- [Фрагмент текста]:
:::

Эстетические понятия стали меня интересовать лишь в тот момент, когда я заметил их экзистенциальные корни; когда я стал их воспринимать как экзистенциальные понятия; поскольку люди простые или утонченные, умные или глупые постоянно сталкиваются в своей жизни с прекрасным, уродливым, возвышенным, комическим, трагическим, лирическим, драматическим, с действием, с превратностями, с катарсисом или, если говорить не о таких философских понятиях, с агеластией [22], с китчем, с вульгарностью; все эти понятия суть тропинки, которые ведут к различным аспектам существования, не доступным никаким другим способом.
ДействиеЭпическое искусство основано на действии, а образцовым обществом, где действие могло проявляться совершенно свободно, было греческое общество героической эпохи; об этом говорил Гегель, и он показал это на примере «Илиады»: даже если Агамемнон первый из царей, другие правители и герои объединяются вокруг него по доброй воле, и они вольны, как это сделал Ахилл, уклониться от битвы. Народ тоже пошел с героями по собственной воле; не существовало никакого закона, который мог бы его заставить; только личные побуждения, чувство чести, уважение, покорность перед сильнейшим, восхищение мужеством героя и т. д. определяют поведение людей. Свобода принимать участие в борьбе, равно как и свобода ее избегать, гарантировала каждому его независимость. Таким образом, действие сохраняло свой личный характер и, следовательно, свою поэтическую форму.
Этому архаичному миру, колыбели эпопеи, Гегель противопоставляет общество своего времени, организованное в государство: с конституцией, законами, правосудием, всемогущей администрацией, министерствами, полицией и т. д.; это общество налагает свои моральные принципы индивидууму, чье поведение оказывается в гораздо большей степени определено обезличенным волеизъявлением, нежели личным выбором. Именно в таком мире и появился роман. Как некогда эпопея, он тоже основан на действии. Но в романе действие оказывается проблемой, оно само является источником вопросов: если действие лишь результат повиновения, можно ли его назвать действием? И как отличить действие от повторяющихся рутинных жестов? И что означает конкретно слово «свобода» в современном обюрократившемся мире, где возможности действовать столь незначительны?

:::

- [Исходные материалы]:
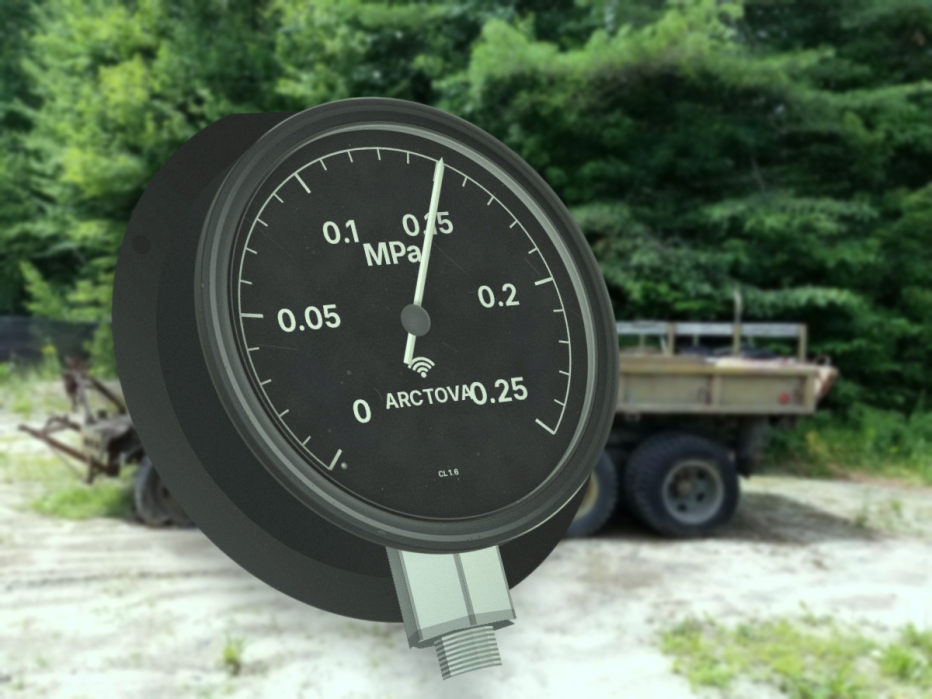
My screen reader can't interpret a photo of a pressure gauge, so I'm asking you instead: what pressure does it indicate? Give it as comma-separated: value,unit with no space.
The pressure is 0.15,MPa
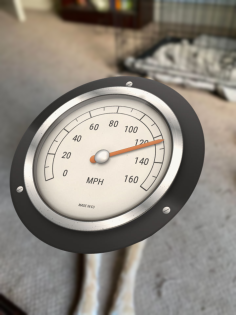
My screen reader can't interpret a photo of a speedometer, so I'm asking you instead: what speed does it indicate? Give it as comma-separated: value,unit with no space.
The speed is 125,mph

:::

- [Вопросы и задания]:
(a) Ответьте на вопросы по фрагменту о действии в эпопее и романе:
(i) Кто, по словам фрагмента, показал на примере «Илиады», что эпическое искусство основано на действии?
(ii) Какой герой, как сказано во фрагменте, уклонился от битвы?
(iii) Что появилось в мире, организованном в государство?
(b) Перепишите из фрагмента о действии в эпопее и романе всё, начиная со слов «Этому архаичному миру, колыбели» и вплоть до слов «действовать столь незначительны?».

- [Ответы к заданиям]:
(a)
(i) Гегель.
(ii) Ахилл.
(iii) Роман.

(b)
Этому архаичному миру, колыбели эпопеи, Гегель противопоставляет общество своего времени, организованное в государство: с конституцией, законами, правосудием, всемогущей администрацией, министерствами, полицией и т. д.; это общество налагает свои моральные принципы индивидууму, чье поведение оказывается в гораздо большей степени определено обезличенным волеизъявлением, нежели личным выбором. Именно в таком мире и появился роман. Как некогда эпопея, он тоже основан на действии. Но в романе действие оказывается проблемой, оно само является источником вопросов: если действие лишь результат повиновения, можно ли его назвать действием? И как отличить действие от повторяющихся рутинных жестов? И что означает конкретно слово «свобода» в современном обюрократившемся мире, где возможности действовать столь незначительны?